The Rangers and Capitals meeting in the Stanley Cup Playoffs has become an annual rite of spring. In four matchups over the past five seasons, New York and Washington have played a total of 26 postseason games against each other, 18 of which have been decided by one goal. The first two series in 2009 and 2011 went Washington's way, while the last two in 2012 and 2013 have been clinched by New York in Game 7 victories.
"There's a lot of overtime games, a lot of long, physical battles-of-attrition type games, where we've lost and where we've won," Boyle said. "Personnel's changed, teams have changed a little bit, but we've had some battles."
Both teams, perennial postseason participants, enter the game Wednesday in the midst of early-season struggles. At 2-4-0, the Capitals are relying on their potent power play to keep them afloat, while the 1-4-0 Rangers look nothing like the stalwart defensive team they are accustomed to being, having allowed a League-high 5.00 goals per game.

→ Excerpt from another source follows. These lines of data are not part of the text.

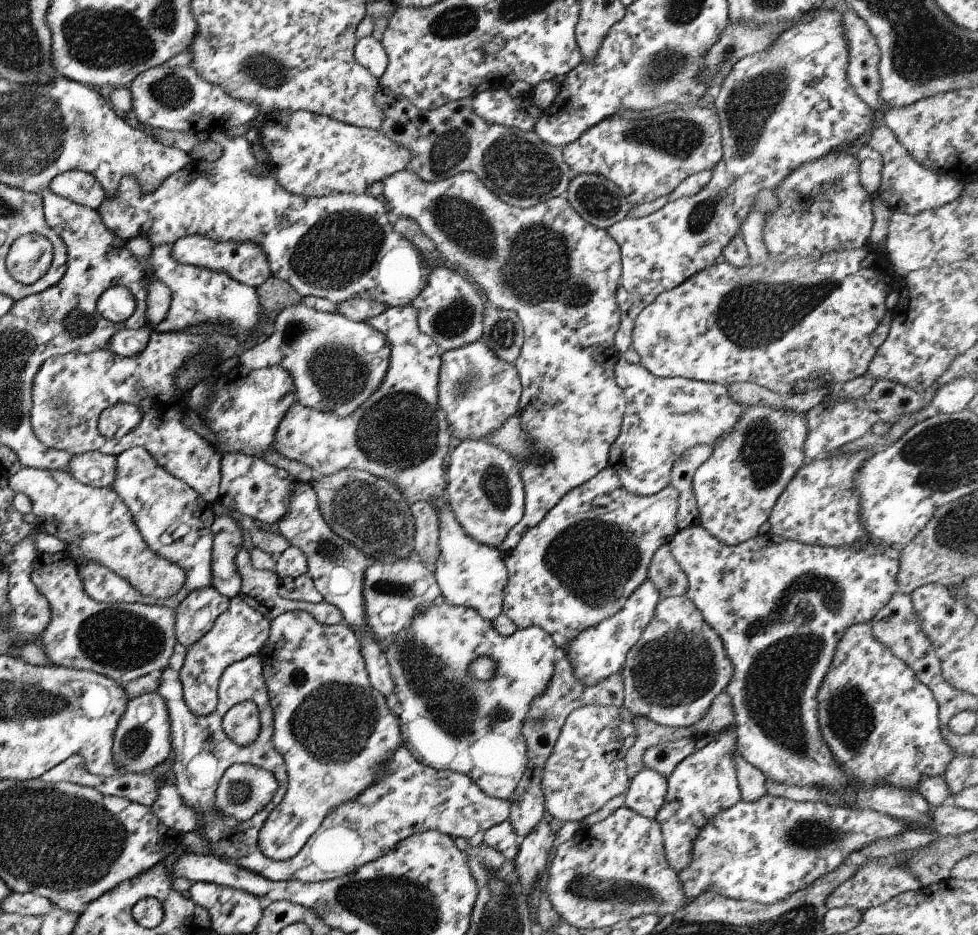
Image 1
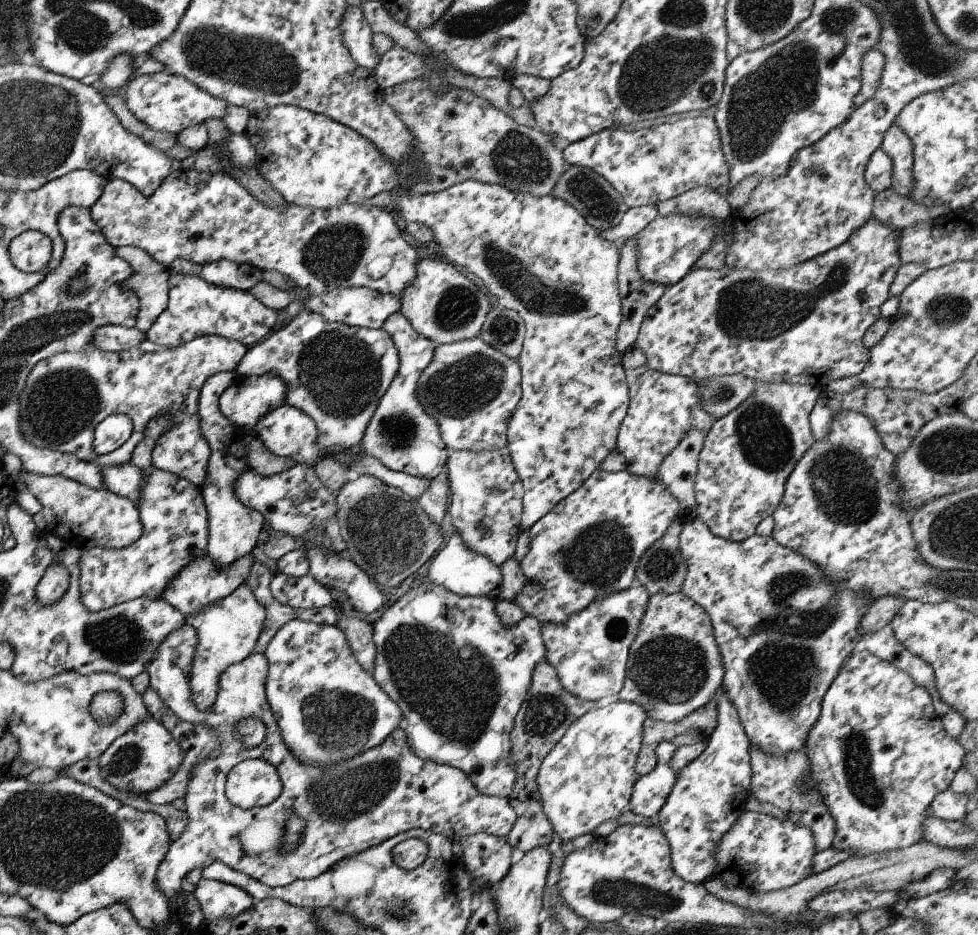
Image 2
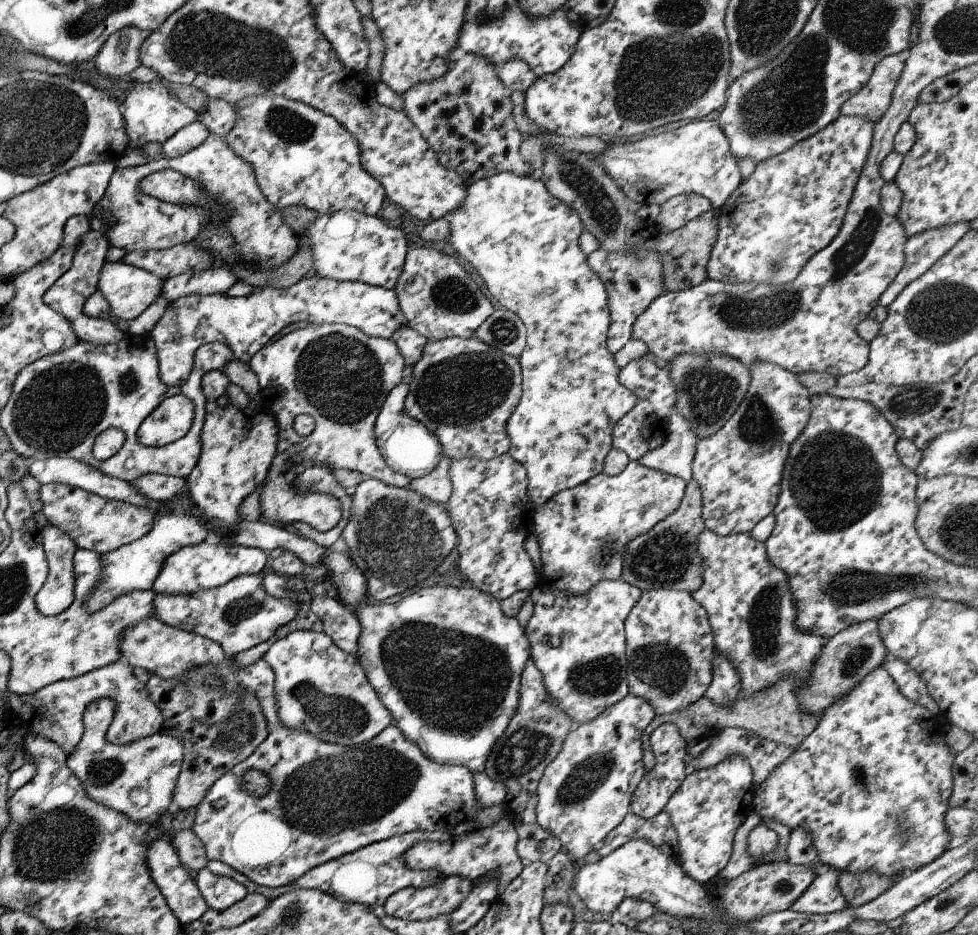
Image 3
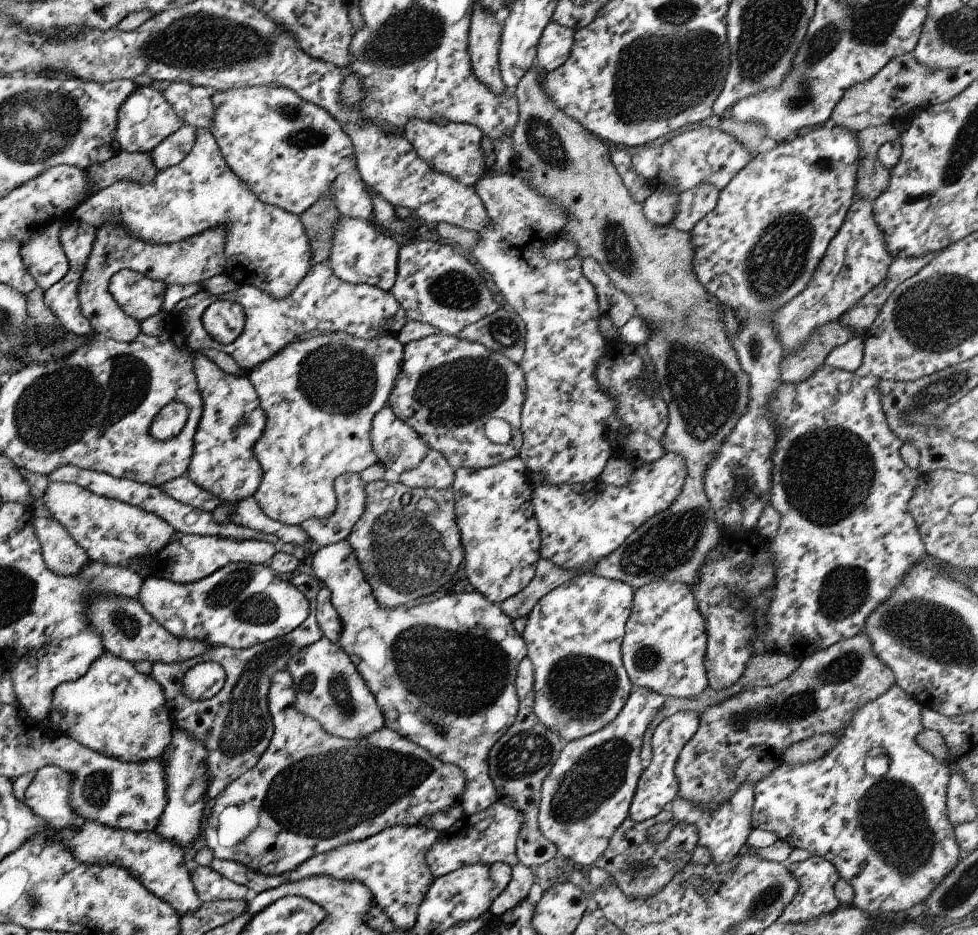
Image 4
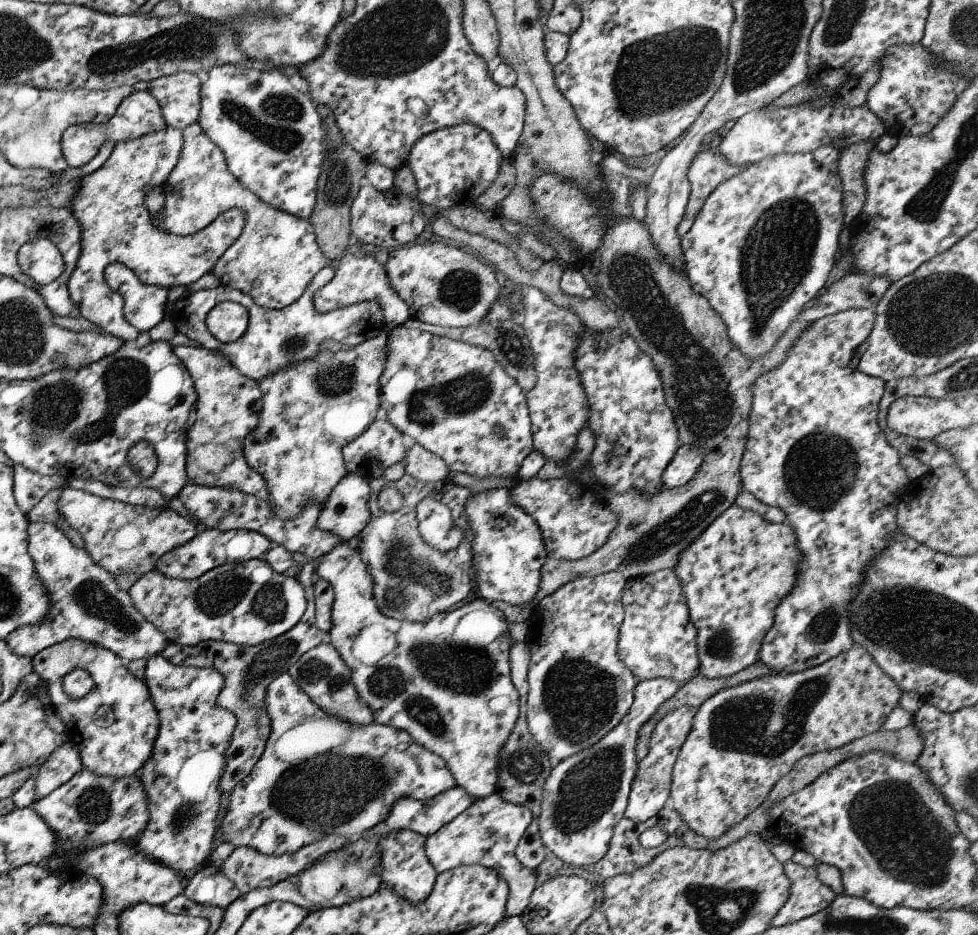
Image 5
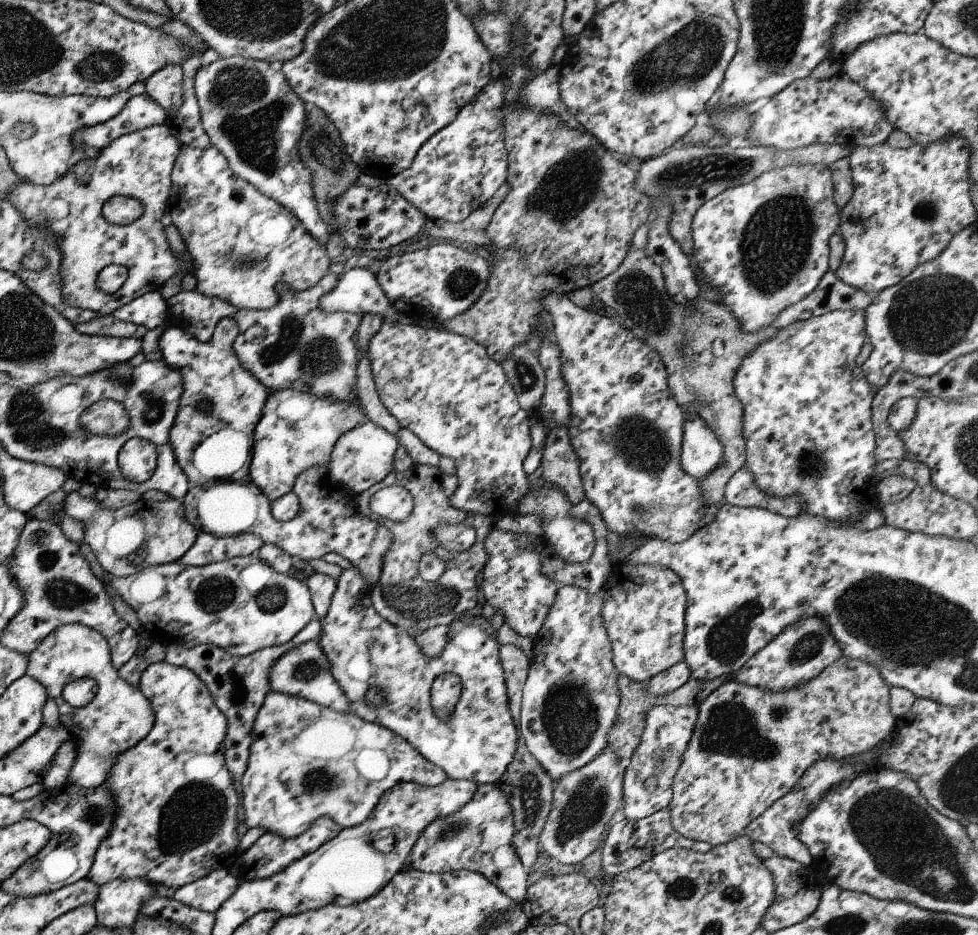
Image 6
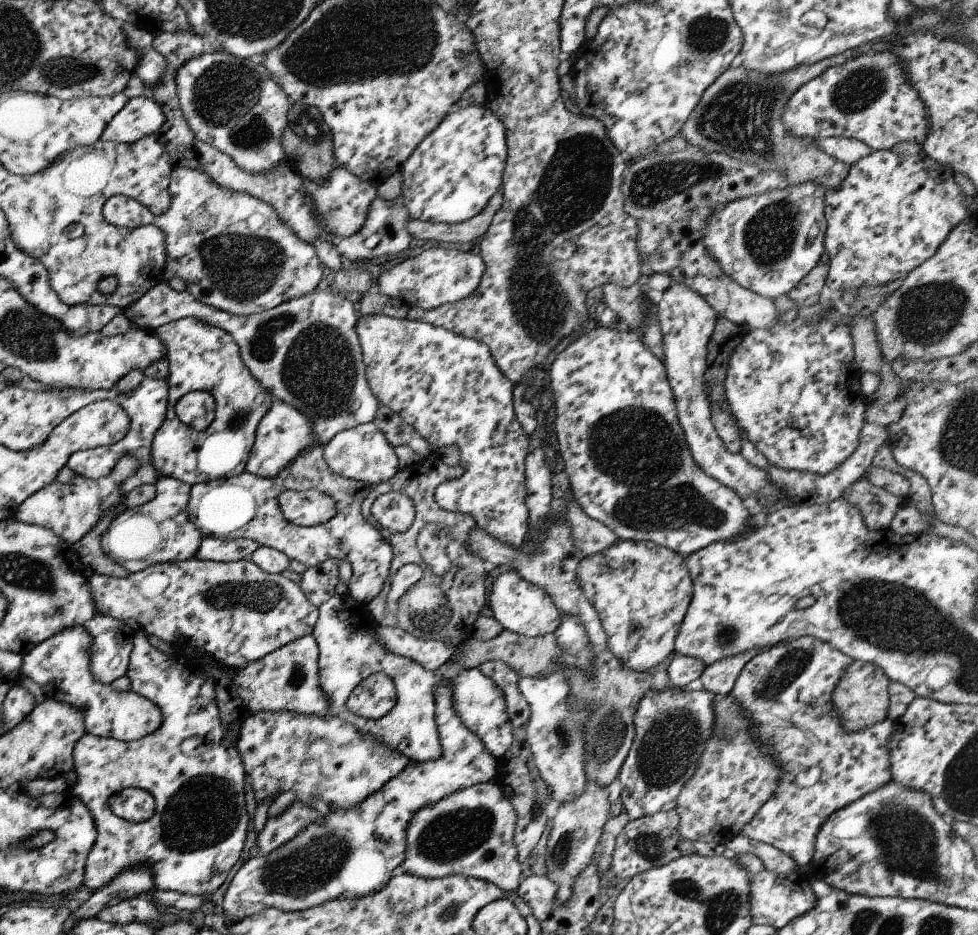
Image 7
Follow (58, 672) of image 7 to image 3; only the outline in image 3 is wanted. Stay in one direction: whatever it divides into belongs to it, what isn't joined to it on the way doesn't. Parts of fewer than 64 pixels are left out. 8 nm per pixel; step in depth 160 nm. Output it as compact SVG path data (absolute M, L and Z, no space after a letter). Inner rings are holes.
M119 658L81 676L55 681L30 695L16 695L7 689L1 693L3 709L11 718L25 714L29 718L27 732L43 735L44 738L52 740L52 743L61 747L67 756L82 737L84 731L82 716L85 707L97 699L111 699L114 711L104 739L114 745L129 744L161 732L163 722L161 711L150 699L146 686L135 678L131 670L132 667L123 658Z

As Boyle alluded to, there have been changes on both sides, primarily for the Rangers, who are adjusting to coach Alain Vigneault's more up-tempo system.
That being said, the Capitals, all too familiar with having to adapt to a new coach and style of play after having done so multiple times in recent seasons, are preparing for the Rangers as a completely different team.
"It's kind of a huge rivalry for both sides," Alex Ovechkin said. "Of course, we play a lot against each other over the last couple years, but it's going to be interesting to see how they change with a new coach and probably a new system's going to be there."
Both teams are seeking some sort of spark to carry them out of their respective slumps, which should only add to the built-in intensity and intrigue of another Rangers-Capitals matchup.
"It's just a big game for us," Boyle said. "I think we need to try to get some points here, get a win. It's a challenge. We're a pretty desperate club right now, but they're probably feeling the same way."